Now you've chosen me some nice English music; a perfect evensong. Thank you.

callmeishmael said...

And thank you, mrs woar, sounds lovely. York is better, I think, in Winter, so long as it's not waterlogged. Storm Barbara was the reason we remained indoors. I strode out to fetch some coal for the Rayburn and simply couldn't stand--up to do it, drove, instead, to Mr Tesco and bought some of his bags of strange, non-inflammable coal which I could at least carry indoors.

Sleepers Awake is a Mike Heron song, although this version, from an album called One Minute Lullabies, is more dulcet than his, with the Incredible String Band. The English folkies have a way with harmony, be it the Copper Family, the Young Tradition, the Albion Band, Fairport Convention or Steeleye Span as well many other lesser known and probably ensembles there is just something of a disciplined magic about that As I Roved Out, finger-in-the-ear stuff.

callmeishmael said...

Cannot get the C4 i-thing, mr mongoose, will try the youtube.

Bungalow Bill said...

Lovely thanks. Born of the earth and us in it. I have been cheering myself up, similarly, with the bracing, exhilarating melancholy of Thomas Hardy's poems in this festive period. He Prefers Her Earthly, During Wind And Rain and I Look Into My Glass never fail to do the trick and to make the extinction of Gorgeous George and other titans in this murderous year somehow more tolerable.

Be interested to know what you think of Sarah Howe, Mrs Woar. Alice Oswald is another fine one if you don't already know her.

Woman on a Raft said...

I must confess to being personally partial to Sarah Howe as I have had the joy of seeing her at a public reading. I only know the tip of her work; it is academic and many of the pieces in this collection conciously refer to other poets. So it is not immediately accessible but neither is it deliberately impenetrable. Howe provides a glossary so that concepts which rely on a knowledge of Chinese society are explained. None of the pieces are very long, so if you do not care for one, then move on to the next and it will be different.

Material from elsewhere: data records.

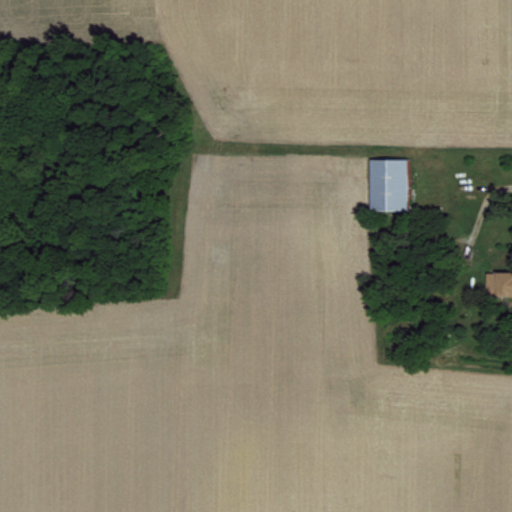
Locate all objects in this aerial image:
building: (388, 181)
crop: (256, 256)
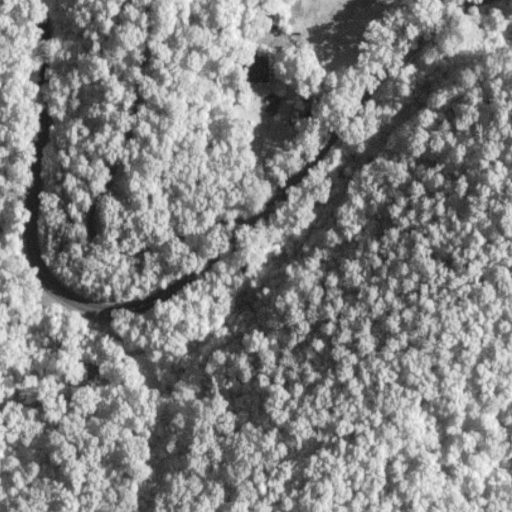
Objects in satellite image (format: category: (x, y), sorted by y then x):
building: (248, 37)
building: (254, 68)
road: (21, 119)
road: (97, 198)
road: (173, 287)
road: (31, 301)
building: (85, 366)
road: (174, 407)
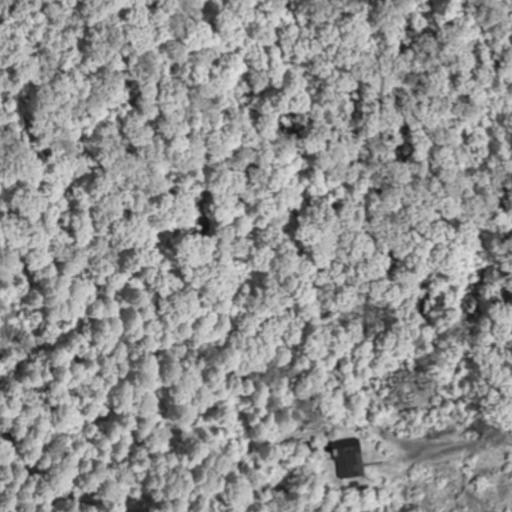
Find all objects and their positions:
building: (344, 459)
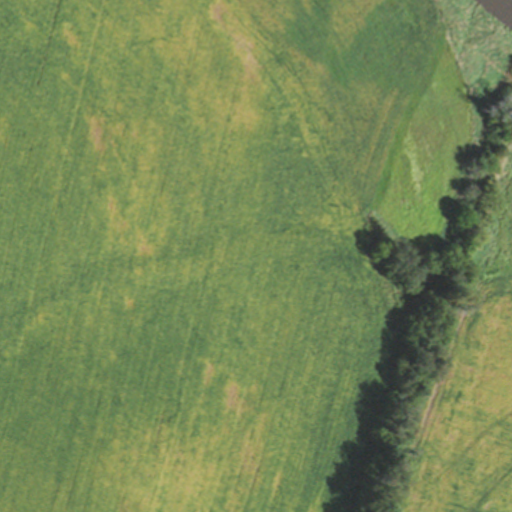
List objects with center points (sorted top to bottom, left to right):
river: (487, 18)
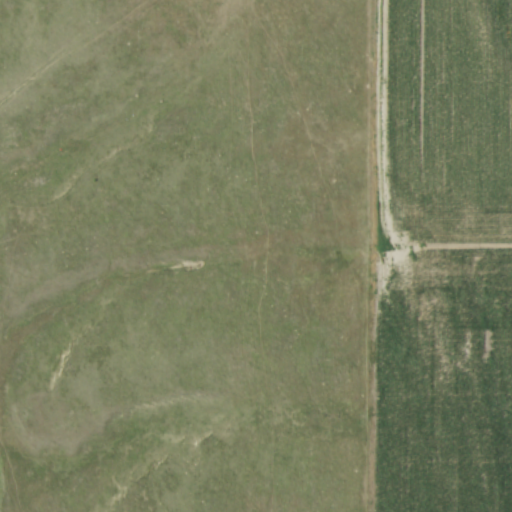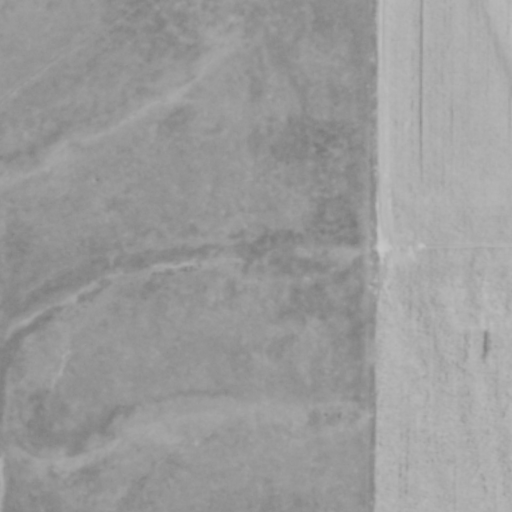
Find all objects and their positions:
crop: (450, 116)
crop: (445, 371)
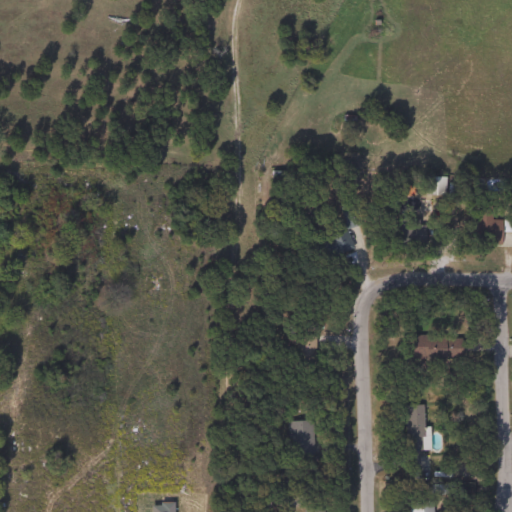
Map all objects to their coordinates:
building: (9, 172)
building: (9, 172)
building: (432, 186)
building: (432, 187)
building: (486, 229)
building: (486, 229)
building: (340, 230)
building: (340, 231)
road: (362, 316)
building: (432, 348)
building: (432, 348)
road: (504, 389)
building: (410, 428)
building: (411, 428)
building: (298, 436)
building: (299, 437)
building: (418, 506)
building: (418, 506)
building: (159, 508)
building: (159, 508)
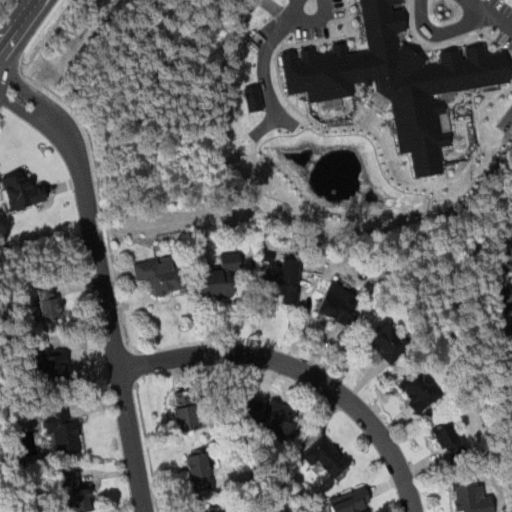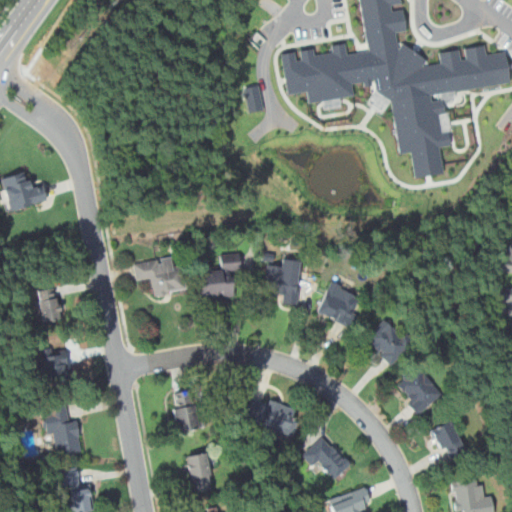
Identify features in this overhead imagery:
road: (7, 9)
road: (492, 14)
parking lot: (313, 16)
road: (310, 17)
parking lot: (502, 18)
road: (350, 27)
road: (444, 31)
road: (24, 33)
road: (418, 45)
road: (264, 54)
road: (512, 72)
building: (396, 80)
building: (398, 82)
road: (9, 84)
road: (467, 91)
road: (283, 92)
building: (253, 98)
building: (253, 98)
road: (325, 103)
road: (475, 105)
road: (507, 118)
road: (286, 120)
road: (460, 120)
road: (266, 126)
road: (462, 149)
road: (94, 155)
road: (389, 171)
building: (19, 190)
building: (22, 191)
building: (506, 262)
building: (159, 274)
building: (160, 275)
building: (220, 276)
building: (220, 277)
road: (103, 279)
building: (283, 280)
building: (283, 280)
building: (505, 296)
building: (48, 303)
building: (338, 303)
building: (340, 303)
building: (48, 304)
building: (511, 324)
building: (387, 341)
building: (387, 341)
building: (511, 356)
building: (54, 364)
road: (132, 365)
building: (55, 366)
road: (302, 369)
building: (418, 389)
building: (418, 389)
building: (186, 409)
building: (184, 411)
building: (268, 414)
building: (270, 415)
building: (62, 430)
building: (62, 431)
building: (448, 438)
building: (447, 439)
road: (147, 447)
building: (325, 456)
building: (325, 457)
building: (199, 471)
building: (199, 472)
building: (67, 476)
building: (76, 491)
building: (470, 496)
building: (470, 496)
building: (81, 499)
building: (349, 501)
building: (351, 501)
building: (211, 509)
building: (210, 511)
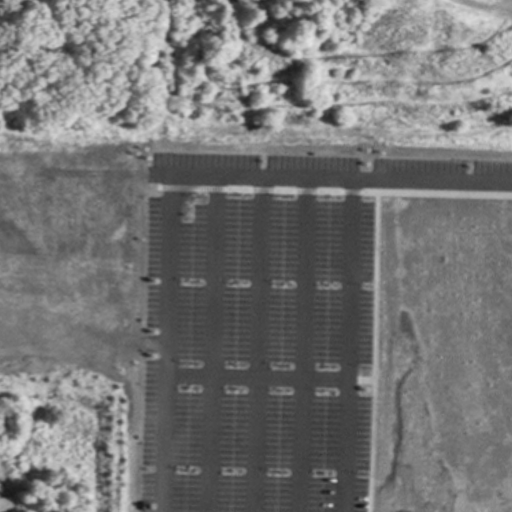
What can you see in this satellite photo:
road: (149, 4)
road: (162, 5)
road: (9, 42)
park: (75, 51)
road: (338, 55)
road: (4, 68)
road: (317, 82)
road: (363, 102)
road: (273, 131)
road: (259, 180)
road: (431, 184)
road: (187, 188)
road: (234, 190)
road: (258, 190)
road: (278, 191)
road: (299, 191)
road: (323, 192)
road: (345, 192)
road: (434, 194)
parking lot: (255, 329)
road: (164, 345)
road: (206, 345)
road: (252, 345)
road: (298, 346)
road: (345, 347)
road: (367, 352)
road: (253, 379)
road: (355, 381)
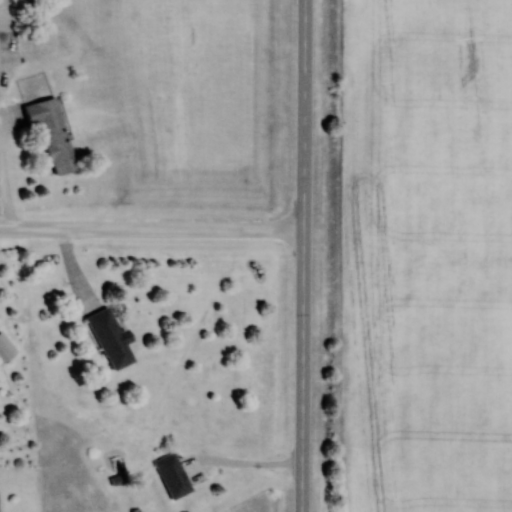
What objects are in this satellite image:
building: (52, 131)
road: (151, 229)
road: (301, 256)
building: (112, 340)
building: (5, 348)
building: (173, 475)
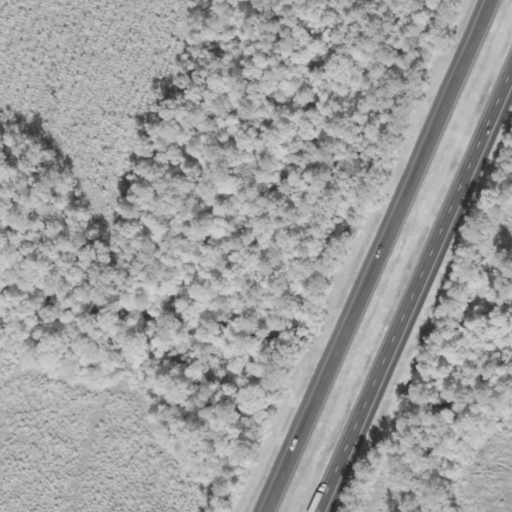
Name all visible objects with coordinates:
road: (383, 255)
road: (413, 291)
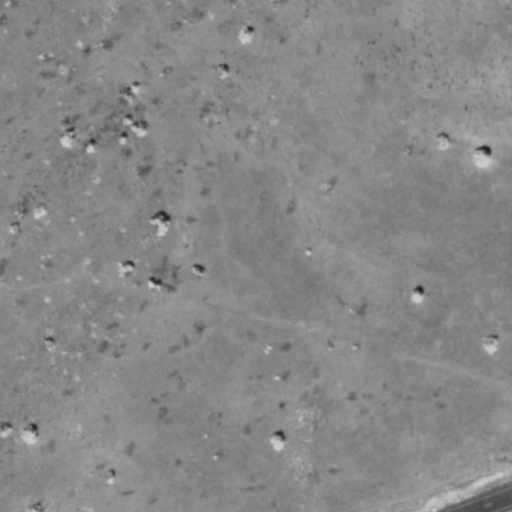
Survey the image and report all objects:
road: (487, 502)
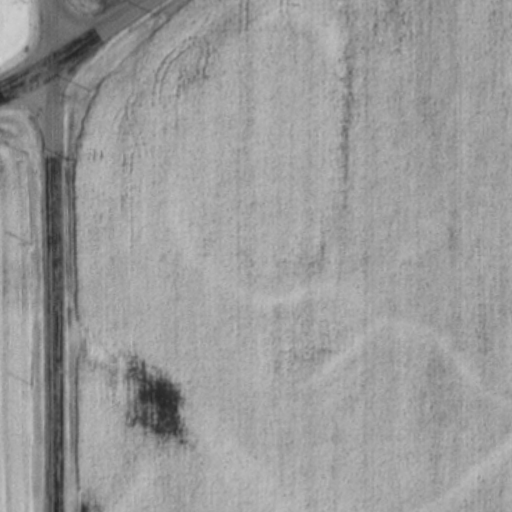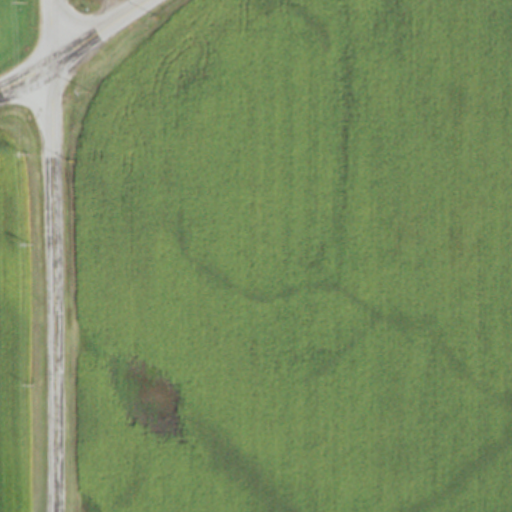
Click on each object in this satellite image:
road: (49, 28)
road: (98, 28)
road: (26, 72)
road: (54, 284)
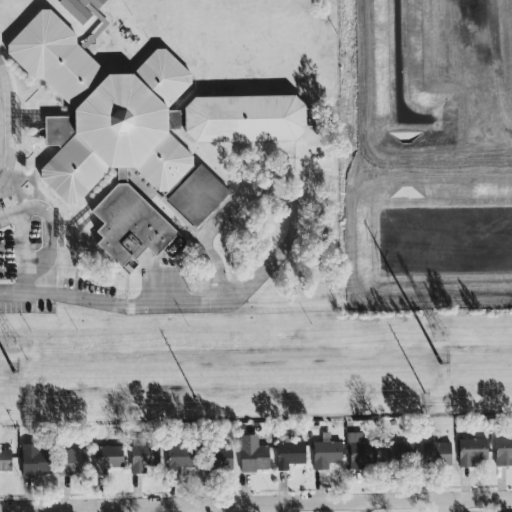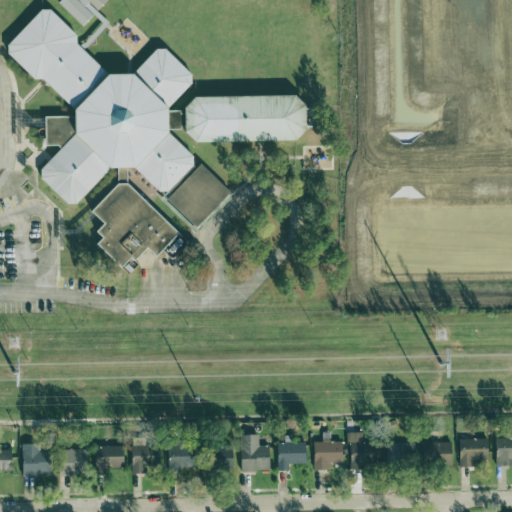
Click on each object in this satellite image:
building: (82, 8)
building: (106, 111)
building: (248, 118)
road: (3, 124)
building: (139, 136)
building: (200, 195)
building: (133, 225)
road: (48, 252)
road: (272, 258)
power tower: (441, 334)
power tower: (15, 342)
power tower: (445, 364)
power tower: (15, 371)
building: (474, 451)
building: (504, 451)
building: (329, 452)
building: (363, 452)
building: (403, 452)
building: (291, 453)
building: (439, 453)
building: (255, 454)
building: (181, 455)
building: (111, 456)
building: (146, 457)
building: (227, 459)
building: (6, 460)
building: (37, 460)
building: (77, 461)
road: (255, 501)
road: (457, 505)
road: (282, 506)
road: (361, 506)
road: (185, 508)
road: (97, 509)
road: (9, 511)
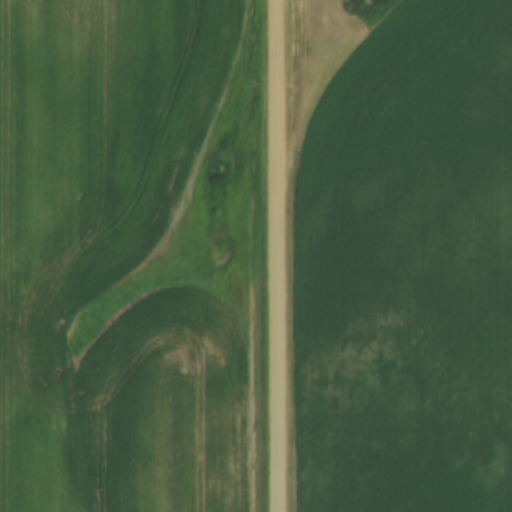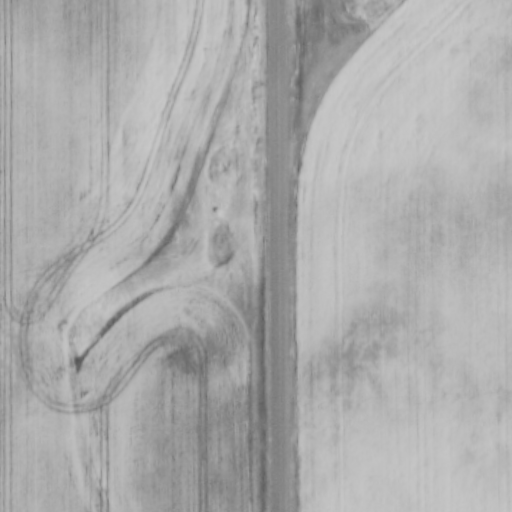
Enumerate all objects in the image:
road: (275, 256)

She is a fully trained traditional poet - she knows all the forms in both languages - so you cannot expect someone with my ears to be able to fairly judge her expertise. I can tell you that she is serious about her work without being cold or gloomy, even when a piece is about a personal difficulty.

I have not read Alice Oswald yet - I will move her up the list on that recommendation, Mr Bill.